(Record set)
──────
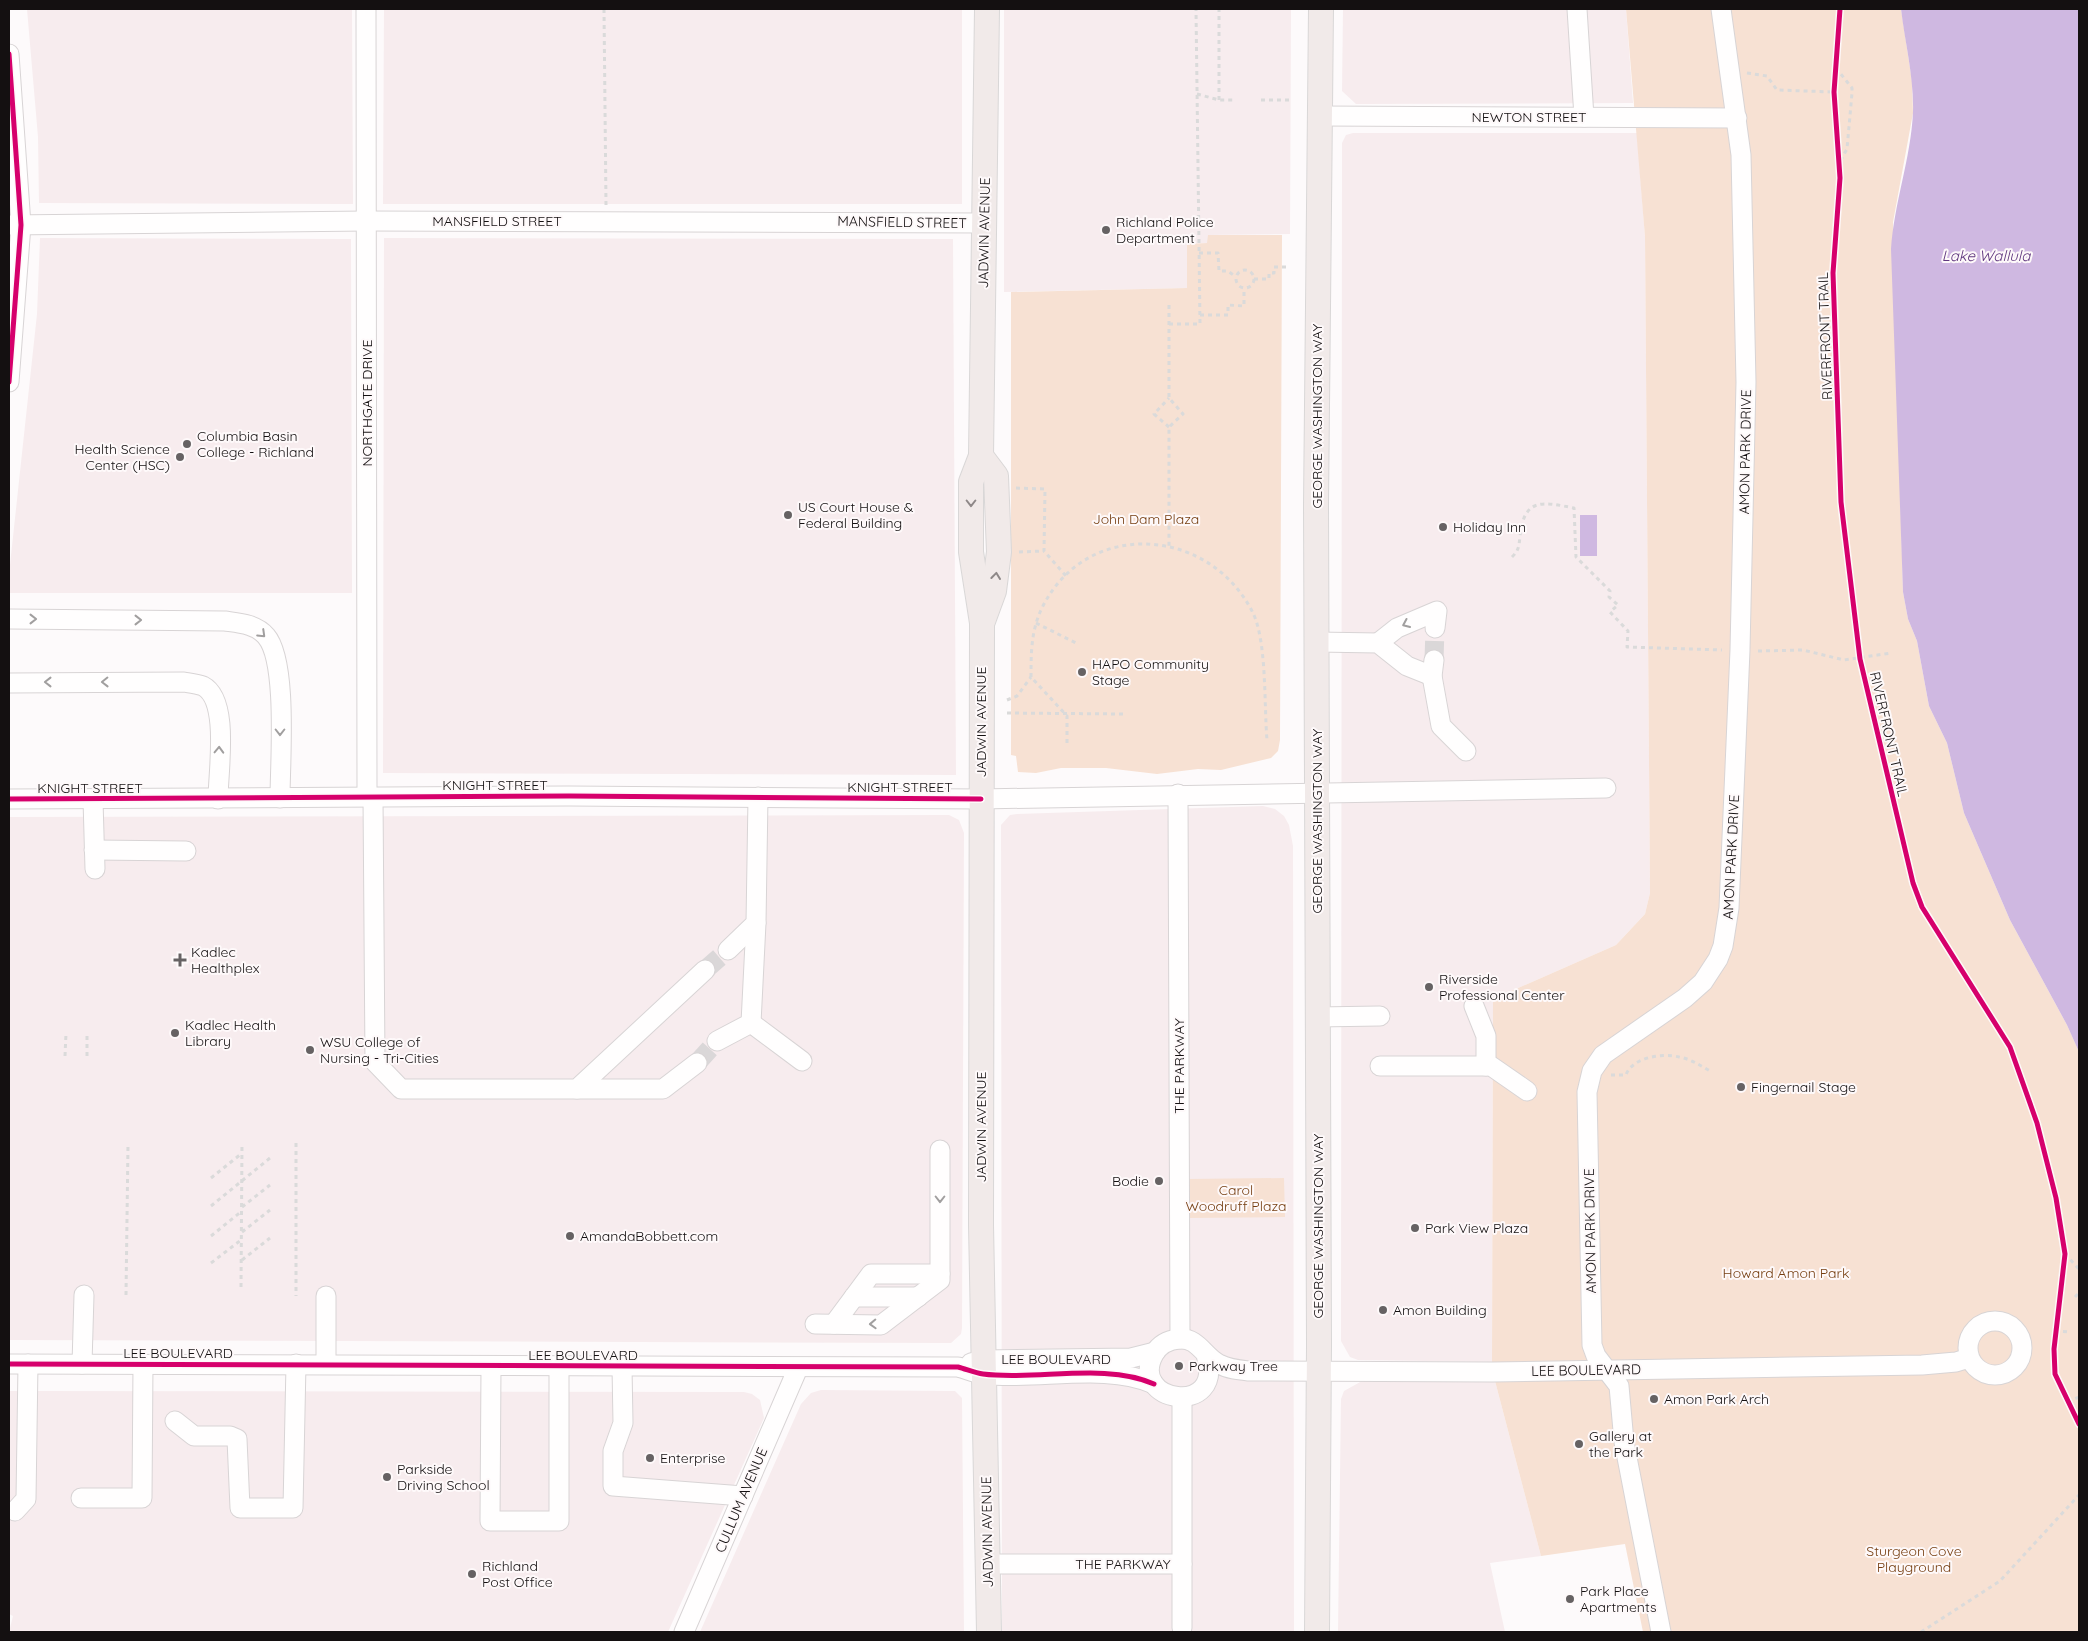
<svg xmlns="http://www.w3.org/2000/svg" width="2088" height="1641" viewBox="0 0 2088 1641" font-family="Quicksand,sans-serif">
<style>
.built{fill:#f7ecee}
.green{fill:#f7e1d3}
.water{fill:#cfb8e1}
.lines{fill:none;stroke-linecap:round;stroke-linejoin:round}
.minor-tunnel{stroke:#dad7d8;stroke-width:19;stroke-dasharray:19 9;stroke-linecap:butt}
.minor-casing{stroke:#d8d4d5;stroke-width:21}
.major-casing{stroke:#d9d7d7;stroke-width:26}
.path{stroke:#dadada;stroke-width:3;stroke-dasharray:4 4;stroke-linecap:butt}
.minor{stroke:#fffefe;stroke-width:19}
.major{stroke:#f1eae9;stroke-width:24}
.cycleway-casing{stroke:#fef9fa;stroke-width:8}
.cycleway{stroke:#d6006c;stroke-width:5}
.oneway{stroke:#8e8888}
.oneway2{stroke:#a19f9f}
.poi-dot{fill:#666263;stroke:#fef9fa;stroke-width:2}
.labels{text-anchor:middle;stroke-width:4;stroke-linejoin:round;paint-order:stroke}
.street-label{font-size:14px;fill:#141011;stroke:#fef9fa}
.poi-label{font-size:14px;fill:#141011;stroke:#fef9fa;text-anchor:start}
.park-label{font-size:14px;fill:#763e10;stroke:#fef9fa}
.water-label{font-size:15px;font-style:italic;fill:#61387f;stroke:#fef9fa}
</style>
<rect width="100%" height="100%" fill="#fdfafb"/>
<g class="built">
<path d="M27,9h325l1,195 -314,-1 -1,-66z"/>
<path d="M384,9h578v195h-579z"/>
<path d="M1004,9h287l-1,225 -81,1 -1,8 -21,1 1,44 -184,4z"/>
<path d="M1343,9h283l7,94 -277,1 -14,-13z"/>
<path d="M1353,133h284l8,104 5,656 -5,21 -29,31 -123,54 -1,363 -134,-2 -8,-3 -9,-16 1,-1198 4,-8z"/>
<path d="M40,238l311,1 1,354h-343v-19l28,-260z"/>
<path d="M384,238l569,1 3,536 -573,-2z"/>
<path d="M1263,806l12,3 9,7 5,9 4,21 1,786h-292l-1,-807 9,-10 7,-1z"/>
<path d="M949,815l10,5 5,13 -2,495 -1,6 -10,9 -942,-3v-523z"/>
<path d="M1362,1381h133l46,175 -51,7 15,69h-167l3,-233 3,-8z"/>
<path d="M821,1390l128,1h6l7,7 2,234h-264l101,-228 10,-11z"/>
<path d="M9,1391l735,1 8,2 8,6 4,18 -96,214h-659l4,-16 -4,-2z"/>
</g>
<g class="green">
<path d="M1626,9h275l11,72 1,32 -20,109 10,370 5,27 9,22 12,65 18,37 17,70 46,107 57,105 12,27v580h-436l-18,-88 -84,12 -46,-175 -3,-19 1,-363 123,-54 29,-31 5,-21 -5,-656z"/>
<path d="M1208,235h74l-2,505 -2,11 -7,7 -50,12 -23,-1 -41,5 -51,-6h-45l-25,5 -18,-1 -2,-16 -5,-1v-463l176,-4v-44l20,-1z"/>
<path d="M1284,1178l1,39 -97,1 -1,-39z"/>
</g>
<g class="water">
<path d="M1901,9h178v1043l-12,-27 -57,-105 -46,-107 -17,-70 -18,-37 -12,-65 -9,-22 -5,-27 -12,-343c3,-46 20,-91 22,-137 1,-35 -8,-69 -12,-103z"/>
<rect x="1580" y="515" width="17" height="41"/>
</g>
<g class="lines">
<g class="minor-tunnel">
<path d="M1434,660l1,-32"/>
<path d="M705,970l23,-20"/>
<path d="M697,1063l20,-22"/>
</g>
<defs>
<g id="minor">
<path d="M366,9l1,788"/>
<path d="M1577,9l7,108"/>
<path d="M9,54l12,171 -12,157"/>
<path d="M1320,116l417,2"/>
<path d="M9,225l358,-4 618,2"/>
<path d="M9,619l216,2c14,2 31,3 41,15 22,25 14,127 14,162"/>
<path d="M1317,642l61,1 29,23 25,10"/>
<path d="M1378,643l19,-15 40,-17 -2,17"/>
<path d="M1434,660l-2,16 9,50 25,25"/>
<path d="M9,683l175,-1c6,1 14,2 19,4 27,14 15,86 15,113"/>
<path d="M1178,794l2,545"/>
<path d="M373,797l2,265 26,27h176l128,-119"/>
<path d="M9,799l560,-3 412,3 625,-11"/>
<path d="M93,800l2,69"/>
<path d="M94,850l92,1"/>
<path d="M728,950l28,-27 2,-126"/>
<path d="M1474,1006l12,30v30"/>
<path d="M1317,1017l63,-1"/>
<path d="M751,1023l51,38"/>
<path d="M717,1041l34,-18 5,-100"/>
<path d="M1380,1066h111l36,25"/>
<path d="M577,1089h86l34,-26"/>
<path d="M854,1297h64"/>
<circle cx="1995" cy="1348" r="27"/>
<path d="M815,1324l66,1 59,-45v-130"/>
<path d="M834,1324l37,-50h69"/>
<path d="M1206,1355c20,63 -79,48 -52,-1 5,-9 14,-14 25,-15 19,-2 25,18 40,25 9,5 20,6 30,7l243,1 430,-7 34,-3 13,-4"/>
<path d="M971,1363l12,-3 148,-2 24,-6"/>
<path d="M9,1364l949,3c8,2 17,6 25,7 52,7 123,-12 171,10"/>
<path d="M82,1364l2,-69"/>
<path d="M326,1364v-68"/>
<path d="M491,1366l-1,155h69v-155"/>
<path d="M622,1367l1,56 -10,28v35l130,10"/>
<path d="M1182,1398v230"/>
<path d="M175,1421l19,15h36l7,3 3,69h53l3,-144"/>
<path d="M81,1498h61l1,-134"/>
<path d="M15,1511l11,-12 2,-135"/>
<path d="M988,1564h194"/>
<path d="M684,1632l114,-264"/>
<path d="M1661,1632l-37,-190 -5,-56 -23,-30 -4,-11 -5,-253 5,-21 11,-16 82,-57 18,-16 15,-23 5,-13 6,-38 11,-258 6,-268 -5,-227 -20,-146"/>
</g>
<g id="major">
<path d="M987,9l-6,447 -10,26v70l11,71 -1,602 8,407"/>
<path d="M981,456l15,20 3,76 -5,39 -11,30"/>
<path d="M1317,1632l2,-287 -3,-840 5,-496"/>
</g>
</defs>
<use href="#minor" class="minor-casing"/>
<use href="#major" class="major-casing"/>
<g class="path">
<path d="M604,9l2,196"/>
<path d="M1836,68l16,20v5l-5,56 -8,14"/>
<path d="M1747,73l20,3 10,14 57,2"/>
<path d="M1197,94l22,6h17"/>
<path d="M1219,100v-91"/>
<path d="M1261,100h28"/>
<path d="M1199,253h19l1,18h9l8,6"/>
<circle cx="1245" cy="279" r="9"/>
<path d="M1254,279h15v-6h5v-6h15"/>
<path d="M1169,305v93l14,16 -14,13v119"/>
<path d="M1200,315h28v-10l16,1v-18"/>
<path d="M1169,324h31l-4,-315"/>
<path d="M1169,427l-15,-13 15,-16"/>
<path d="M1016,488l29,1 -1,62 22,25"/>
<path d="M1019,552l25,-1"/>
<path d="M1512,557c7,-7 7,-11 8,-21 4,-39 23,-34 54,-28l2,49 34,34 -1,6 9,8 -8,7 18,19 -1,16 95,3"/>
<path d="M1036,623l40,20"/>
<path d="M1758,651l45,-1 41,10 47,-7"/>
<path d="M1007,700l10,-4 14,-19"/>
<path d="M1007,713l117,1"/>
<path d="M1067,743v-27l-36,-39c0,-23 0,-45 10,-67 43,-92 168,-85 212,3 14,29 11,93 14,127"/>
<path d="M65,1056l1,-23"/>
<path d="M87,1056v-23"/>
<path d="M1611,1075h15c6,-18 37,-22 53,-18 12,2 22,9 33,15"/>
<path d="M296,1143v153"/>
<path d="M211,1178l30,-24"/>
<path d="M211,1206l59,-48"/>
<path d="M242,1207l28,-22"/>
<path d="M242,1232l28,-22"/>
<path d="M211,1236l31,-25"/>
<path d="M2065,1254l14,15"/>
<path d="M242,1260l28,-22"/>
<path d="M211,1263l30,-23"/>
<path d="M241,1287l1,-144"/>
<path d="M126,1295l2,-151"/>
<path d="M2075,1297l4,-4"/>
<path d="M2055,1331l14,1"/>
<path d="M2068,1402l11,-5"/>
<path d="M1921,1632l79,-51 79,-86"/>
</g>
<use href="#minor" class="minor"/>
<use href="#major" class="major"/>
<defs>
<g id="cycleway">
<path d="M1840,9l-6,83 6,86 -7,95 8,229 19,157 53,224 9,24 88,140 27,76 19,75 9,56 -11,95 1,25 24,50"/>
<path d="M9,54l12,171 -12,157"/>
<path d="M9,799l560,-3 412,3"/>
<path d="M9,1364l949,3c8,2 17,6 25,7 52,7 123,-12 171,10"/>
</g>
</defs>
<use href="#cycleway" class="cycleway-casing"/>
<use href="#cycleway" class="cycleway"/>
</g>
<defs><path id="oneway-chevron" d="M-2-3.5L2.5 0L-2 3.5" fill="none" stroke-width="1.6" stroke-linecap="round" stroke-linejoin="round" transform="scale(1.25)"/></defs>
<g class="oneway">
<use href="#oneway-chevron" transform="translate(971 503) rotate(90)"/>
<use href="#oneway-chevron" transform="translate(996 576) rotate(-83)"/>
</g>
<g class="oneway2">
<use href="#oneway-chevron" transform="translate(33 619)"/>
<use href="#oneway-chevron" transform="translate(138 620)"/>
<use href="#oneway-chevron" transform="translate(1406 624) rotate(156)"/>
<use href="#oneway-chevron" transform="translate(262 634) rotate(44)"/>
<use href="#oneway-chevron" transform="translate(48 682) rotate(180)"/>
<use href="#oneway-chevron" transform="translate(105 682) rotate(179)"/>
<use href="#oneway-chevron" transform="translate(280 732) rotate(90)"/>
<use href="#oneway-chevron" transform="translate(219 750) rotate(-88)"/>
<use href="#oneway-chevron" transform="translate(940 1199) rotate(90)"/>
<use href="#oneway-chevron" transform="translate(873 1324) rotate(178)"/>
</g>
<g class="poi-dot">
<circle cx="1106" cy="230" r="5"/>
<circle cx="187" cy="444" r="5"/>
<circle cx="180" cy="457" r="5"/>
<circle cx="788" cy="515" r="5"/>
<circle cx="1443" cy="527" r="5"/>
<circle cx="1082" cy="672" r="5"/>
<path d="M177.5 952.5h5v5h5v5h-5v5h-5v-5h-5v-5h5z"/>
<circle cx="1429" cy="987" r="5"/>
<circle cx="175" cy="1033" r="5"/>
<circle cx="310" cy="1050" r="5"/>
<circle cx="1741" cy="1087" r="5"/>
<circle cx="1159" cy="1181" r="5"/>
<circle cx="1415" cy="1228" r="5"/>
<circle cx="570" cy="1236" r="5"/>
<circle cx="1383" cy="1310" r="5"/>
<circle cx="1179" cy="1366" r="5"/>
<circle cx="1654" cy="1399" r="5"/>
<circle cx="1579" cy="1444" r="5"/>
<circle cx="650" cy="1458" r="5"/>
<circle cx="387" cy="1477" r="5"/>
<circle cx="472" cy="1574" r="5"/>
<circle cx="1570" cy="1599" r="5"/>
</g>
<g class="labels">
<g class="street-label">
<text x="1529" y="122">NEWTON STREET</text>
<text x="497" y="226">MANSFIELD STREET</text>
<text transform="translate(902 222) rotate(1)" y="5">MANSFIELD STREET</text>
<text transform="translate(984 233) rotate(-89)" y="5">JADWIN AVENUE</text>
<text transform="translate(1825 336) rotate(-92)" y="5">RIVERFRONT TRAIL</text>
<text transform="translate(367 403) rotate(-90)" y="5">NORTHGATE DRIVE</text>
<text transform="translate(1317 416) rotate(-90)" y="5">GEORGE WASHINGTON WAY</text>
<text transform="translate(1745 452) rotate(-89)" y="5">AMON PARK DRIVE</text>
<text transform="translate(981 722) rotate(-90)" y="5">JADWIN AVENUE</text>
<text transform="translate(1889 734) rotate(77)" y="5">RIVERFRONT TRAIL</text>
<text x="495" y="790">KNIGHT STREET</text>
<text x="900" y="792">KNIGHT STREET</text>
<text x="90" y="793">KNIGHT STREET</text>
<text transform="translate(1317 821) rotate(-90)" y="5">GEORGE WASHINGTON WAY</text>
<text transform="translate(1731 857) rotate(-87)" y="5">AMON PARK DRIVE</text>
<text transform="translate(1179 1066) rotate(-90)" y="5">THE PARKWAY</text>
<text transform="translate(981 1127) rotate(-90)" y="5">JADWIN AVENUE</text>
<text transform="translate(1318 1226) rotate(-90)" y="5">GEORGE WASHINGTON WAY</text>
<text transform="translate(1590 1231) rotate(-91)" y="5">AMON PARK DRIVE</text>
<text x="178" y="1358">LEE BOULEVARD</text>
<text x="583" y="1360">LEE BOULEVARD</text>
<text x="1056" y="1364">LEE BOULEVARD</text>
<text transform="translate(1586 1370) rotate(-1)" y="5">LEE BOULEVARD</text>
<text transform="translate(741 1500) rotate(-67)" y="5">CULLUM AVENUE</text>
<text transform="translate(987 1532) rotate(-91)" y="5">JADWIN AVENUE</text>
<text x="1123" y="1569">THE PARKWAY</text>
</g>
<g class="poi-label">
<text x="1116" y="227">Richland Police<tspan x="1116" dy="16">Department</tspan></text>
<text x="197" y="441">Columbia Basin<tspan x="197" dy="16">College - Richland</tspan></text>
<text x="170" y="454" text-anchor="end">Health Science<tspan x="170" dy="16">Center (HSC)</tspan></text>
<text x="798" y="512">US Court House &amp;<tspan x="798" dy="16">Federal Building</tspan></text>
<text x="1453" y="532">Holiday Inn</text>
<text x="1092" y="669">HAPO Community<tspan x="1092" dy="16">Stage</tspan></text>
<text x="191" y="957">Kadlec<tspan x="191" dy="16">Healthplex</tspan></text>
<text x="1439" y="984">Riverside<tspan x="1439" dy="16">Professional Center</tspan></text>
<text x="185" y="1030">Kadlec Health<tspan x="185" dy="16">Library</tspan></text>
<text x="320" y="1047">WSU College of<tspan x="320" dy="16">Nursing - Tri-Cities</tspan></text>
<text x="1751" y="1092">Fingernail Stage</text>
<text x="1149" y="1186" text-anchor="end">Bodie</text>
<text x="1425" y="1233">Park View Plaza</text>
<text x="580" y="1241">AmandaBobbett.com</text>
<text x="1393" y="1315">Amon Building</text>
<text x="1189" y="1371">Parkway Tree</text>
<text x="1664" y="1404">Amon Park Arch</text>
<text x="1589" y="1441">Gallery at<tspan x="1589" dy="16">the Park</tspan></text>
<text x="660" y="1463">Enterprise</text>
<text x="397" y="1474">Parkside<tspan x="397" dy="16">Driving School</tspan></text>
<text x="482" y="1571">Richland<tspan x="482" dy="16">Post Office</tspan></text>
<text x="1580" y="1596">Park Place<tspan x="1580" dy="16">Apartments</tspan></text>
</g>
<g class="park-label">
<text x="1146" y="524">John Dam Plaza</text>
<text x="1236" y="1195">Carol<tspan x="1236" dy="16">Woodruff Plaza</tspan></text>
<text x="1786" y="1278">Howard Amon Park</text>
<text x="1914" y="1556">Sturgeon Cove<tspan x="1914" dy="16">Playground</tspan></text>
</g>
<g class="water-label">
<text x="1986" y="261">Lake Wallula</text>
</g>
</g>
<rect width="2088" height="1641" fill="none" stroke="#141011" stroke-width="20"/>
</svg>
──────
(Your objective)
Look through the records and copy down every line that holds "lines".

(Answer space)
.lines{fill:none;stroke-linecap:round;stroke-linejoin:round}
<g class="lines">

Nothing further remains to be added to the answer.